Infine, permettetemi questa riflessione. Come Leone XIII difese l’uomo da una rivoluzione industriale acritica e acefala, così Leone XIV dovrà difenderlo dalle macchine intelligenti ma senza anima. Infatti, in ambedue i casi l’essenza del tema resta identico: è possibile custodire la dignità umana difronte ad un cambiamento così profondo? Affidare le sorti umane a degli algoritmi rappresenta un vero azzardo che il magistero della Chiesa vorrebbe avversare con gli strumenti della cultura, della morale, della fede, della carità, della speranza. Papa Leone XIV potrebbe rappresentare un argine per limitare la “cultura tecnocratica” che rischia di travolgere uomini, istituzioni, economie, società.

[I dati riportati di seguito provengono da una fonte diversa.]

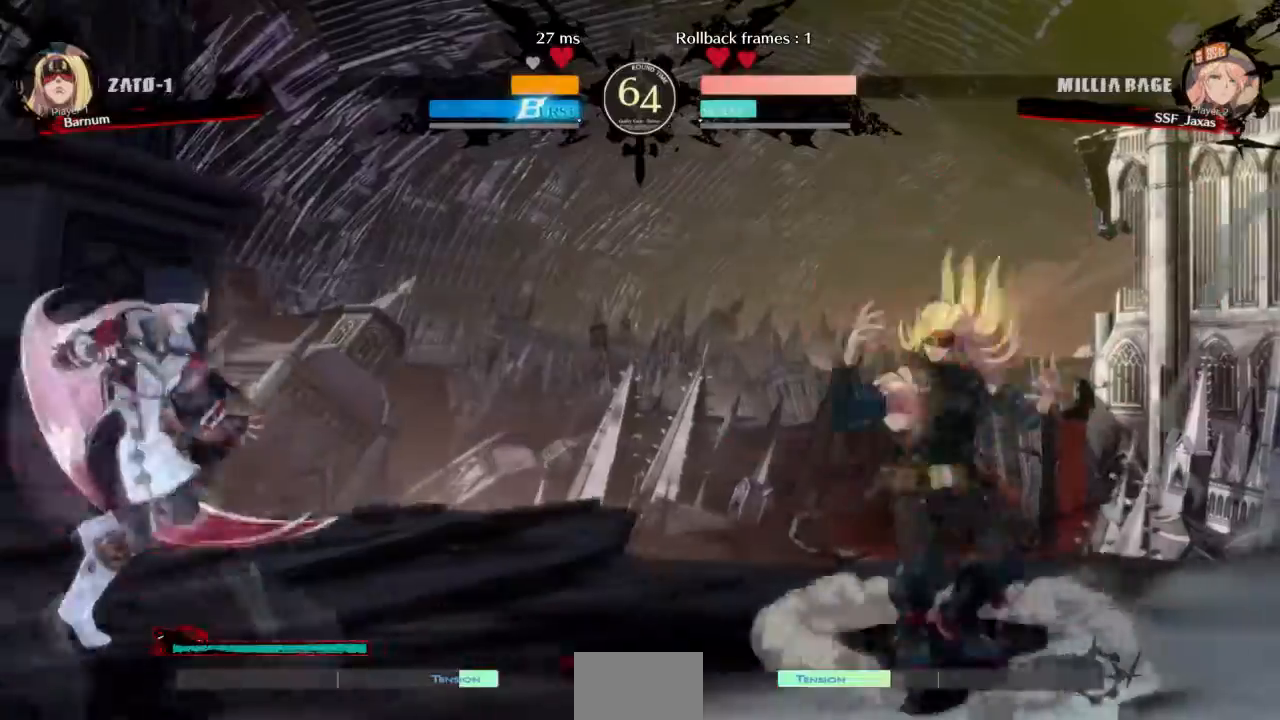
{"buttons": ["DPAD_LEFT"], "events": [[67, "DPAD_DOWN", "down"], [100, "DPAD_RIGHT", "down"], [134, "DPAD_DOWN", "up"], [167, "R1", "down"], [200, "R1", "up"], [234, "DPAD_RIGHT", "up"], [334, "DPAD_LEFT", "down"]]}
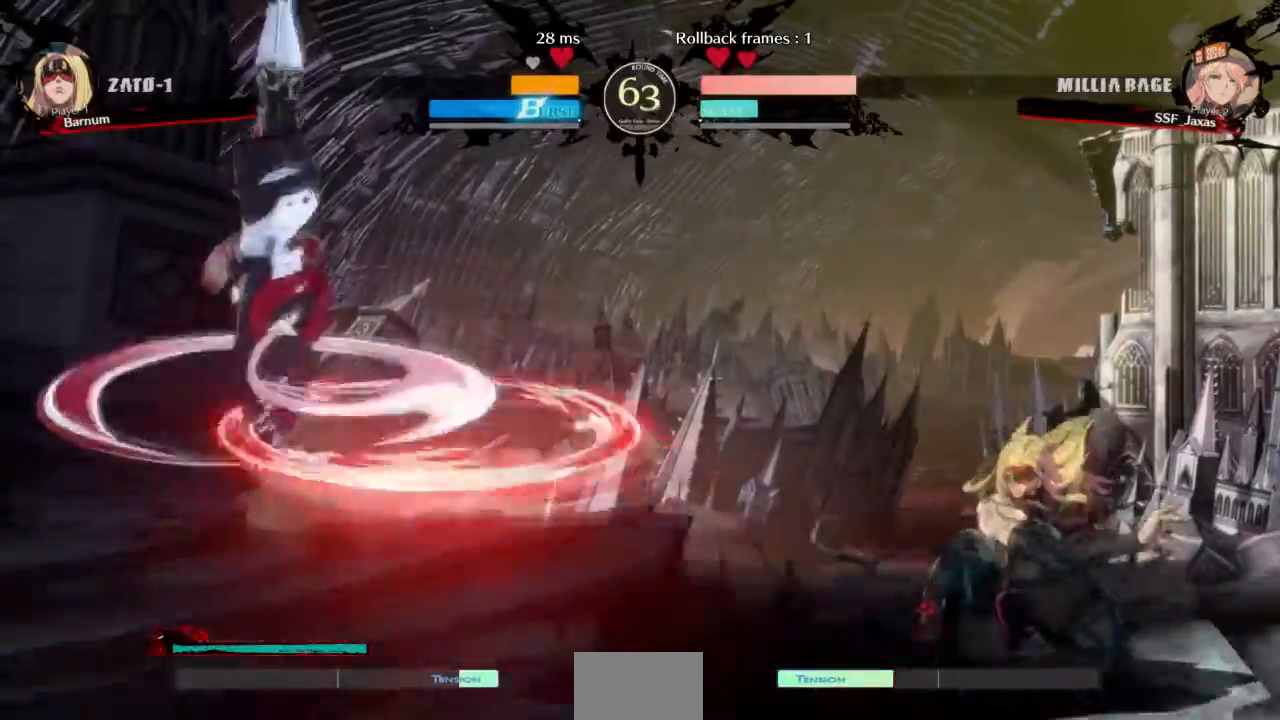
{"buttons": []}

[*] Dirigente INL, Direzione Centrale Risorse - Uff. III° - Bilancio e Patrimonio. Professore a contratto c/o Università Tor Vergata, titolare della cattedra di “Sociologia dei Processi Economici e del Lavoro” nonché della cattedra di “Diritto del Lavoro”. Il presente contributo è frutto esclusivo del pensiero dell’autore e non impegna l’Amministrazione di appartenenza.